Dataset entries
%%

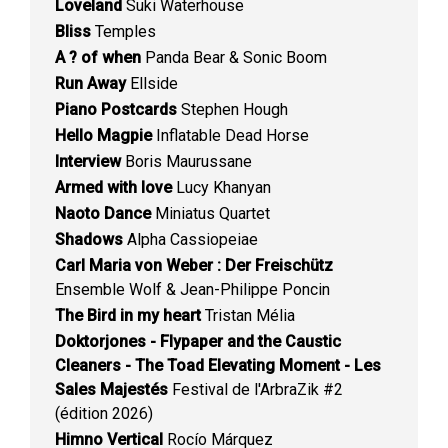
Loveland
Suki Waterhouse
Bliss
Temples
A ? of when
Panda Bear & Sonic Boom
Run Away
Ellside
Piano Postcards
Stephen Hough
Hello Magpie
Inflatable Dead Horse
Interview
Boris Maurussane
Armed with love
Lucy Khanyan
Naoto Dance
Miniatus Quartet
Shadows
Alpha Cassiopeiae
Carl Maria von Weber : Der Freischütz
Ensemble Wolf & Jean-Philippe Poncin
The Bird in my heart
Tristan Mélia
Doktorjones - Flypaper and the Caustic
Cleaners - The Toad Elevating Moment - Les
Sales Majestés
Festival de l'ArbraZik #2
(édition 2026)
Himno Vertical
Rocío Márquez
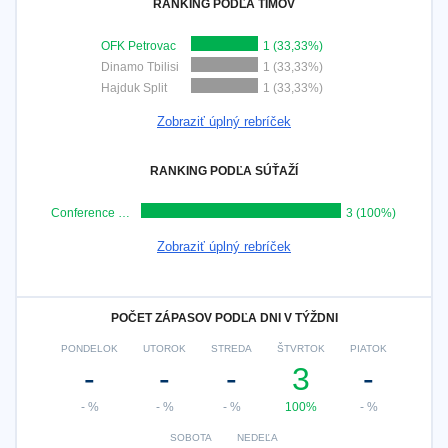
RANKING PODĽA TÍMOV
OFK Petrovac
1 (33,33%)
Dinamo Tbilisi
1 (33,33%)
Hajduk Split
1 (33,33%)
Zobraziť úplný rebríček
RANKING PODĽA SÚŤAŽÍ
Conference League
3 (100%)
Zobraziť úplný rebríček
POČET ZÁPASOV PODĽA DNI V TÝŽDNI
PONDELOK
UTOROK
STREDA
ŠTVRTOK
PIATOK
-
-
-
3
-
- %
- %
- %
100%
- %
SOBOTA
NEDEĽA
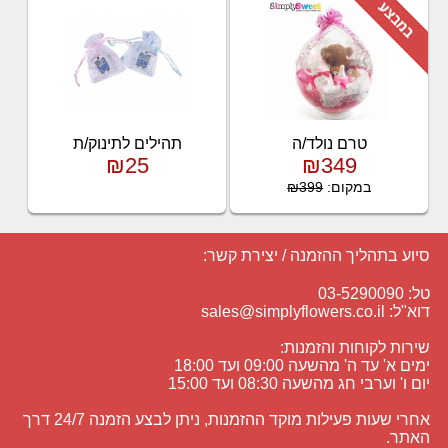
טרם נולד/ה
תהילים לתינוק/ת
₪25
₪349
במקום:
₪399
סיוע בתהליך ההזמנה / יצירת קשר:
טל: 03-5290090
דוא"ל:
sales@simplyflowers.co.il
שירות לקוחות והזמנות:
ימים א' עד ה' מהשעה 09:00 ועד 18:00
יום ו' וערבי חג מהשעה 08:30 ועד 15:00
אחרי שעות פעילות מוקד ההזמנות, ניתן לבצע הזמנה 24/7 דרך
האתר.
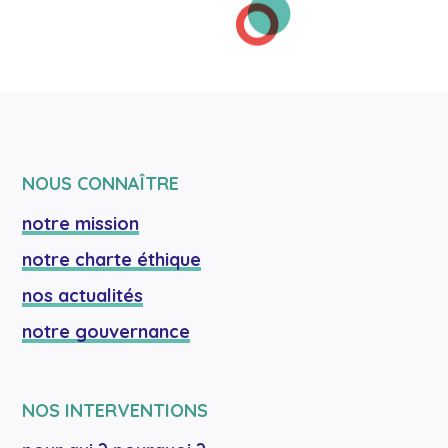
NOUS CONNAÎTRE
notre mission
notre charte éthique
nos actualités
notre gouvernance
NOS INTERVENTIONS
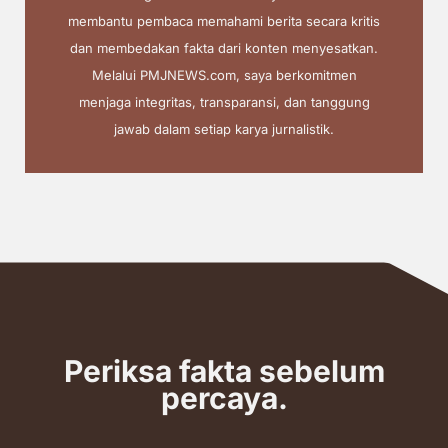
membantu pembaca memahami berita secara kritis
dan membedakan fakta dari konten menyesatkan.
Melalui PMJNEWS.com, saya berkomitmen
menjaga integritas, transparansi, dan tanggung
jawab dalam setiap karya jurnalistik.
Periksa fakta sebelum
percaya.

%%

- [Work to complete] The lines from the one containing "ימים א' עד ה' מהשעה 09:00 ועד 18:00" through the last line of the records are what you should copy, word for word and nothing else, with pictures left out.

- [Written answer]
ימים א' עד ה' מהשעה 09:00 ועד 18:00
יום ו' וערבי חג מהשעה 08:30 ועד 15:00
אחרי שעות פעילות מוקד ההזמנות, ניתן לבצע הזמנה 24/7 דרך
האתר.
NOUS CONNAÎTRE
notre mission
notre charte éthique
nos actualités
notre gouvernance
NOS INTERVENTIONS
membantu pembaca memahami berita secara kritis
dan membedakan fakta dari konten menyesatkan.
Melalui PMJNEWS.com, saya berkomitmen
menjaga integritas, transparansi, dan tanggung
jawab dalam setiap karya jurnalistik.
Periksa fakta sebelum
percaya.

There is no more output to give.